_Supplied information_:
· · ·
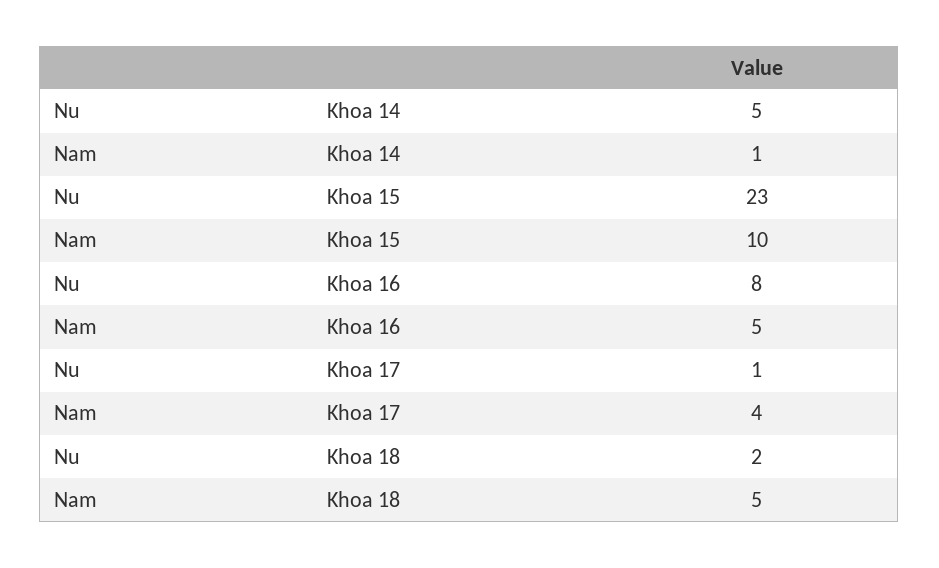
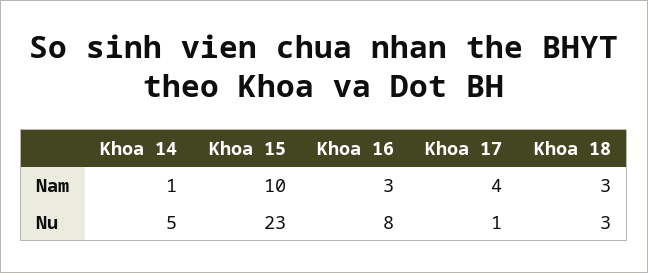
  {
    "Nu": {
      "Khoa 14": 5,
      "Khoa 15": 23,
      "Khoa 16": 8,
      "Khoa 17": 1,
-     "Khoa 18": 2
+     "Khoa 18": 3
    },
    "Nam": {
      "Khoa 14": 1,
      "Khoa 15": 10,
-     "Khoa 16": 5,
+     "Khoa 16": 3,
      "Khoa 17": 4,
-     "Khoa 18": 5
+     "Khoa 18": 3
    }
  }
· · ·
_Exercise instructions_: Keep the pictures out and write out the records exactly.

_The completed task_:
  {
    "Nu": {
      "Khoa 14": 5,
      "Khoa 15": 23,
      "Khoa 16": 8,
      "Khoa 17": 1,
-     "Khoa 18": 2
+     "Khoa 18": 3
    },
    "Nam": {
      "Khoa 14": 1,
      "Khoa 15": 10,
-     "Khoa 16": 5,
+     "Khoa 16": 3,
      "Khoa 17": 4,
-     "Khoa 18": 5
+     "Khoa 18": 3
    }
  }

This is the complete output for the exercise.